Building a Brand Management Service Vision’
1. What’s the difference between a Product brand and a Service brand?
Product brands are about products. Mars, a classic Product brand, doesn’t answer back, doesn’t get tired, isn’t anxious, is always ready to perform and always tastes the same. Every experience with a Product brand is/should be identical. Service brands aren’t like that. Service brands are about people. People who represent the organization lose their tempers, get tired and anxious, and sometimes have just had enough that day.

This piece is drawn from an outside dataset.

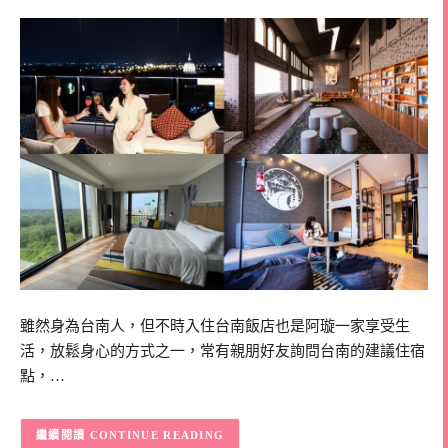
雖然身為台南人，但不時入住台南飯店也是阿璇一家享受生
活，放鬆身心的方式之一，常有親朋好友詢問台南的建議住宿
點，…
CONTINUE READING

Every experience with a Service brand is therefore different.

Whatever you feel the Starbucks brand stands for, one thing all Starbucks customers can agree upon is that the chain has elevated the ubiquitous coffee house to much more than a commodity by making it a special, customer oriented experience, it’s become a Service Brand.
Similarly, Virgin has done the same with everything from air and space travel to music festivals.
The Virgin ‘Service’ brand revolves around delivering value pricing, high quality, fun, innovation, while being authentic, people-oriented, hip, and associated with Virgin founder Sir Richard Branson and his personal reputation. Not to mention – great customer service.
Many of the people who are in charge of managing Service brands (CMO’s, MD’s, Call Centre Directors, Customer Service Directors) have been trained in the traditional school of creating great consumer product brands. Their attempt to manage Service brands as though they are Product brands has created vast problems.

For the customer, the person who represents the brand is the brand.
If the person representing the brand doesn’t perform properly, the relationship between the brand and the customer may collapse.
The implication of this is that service-based organizations have to focus on their internal employees to a far greater extent than product-based organizations.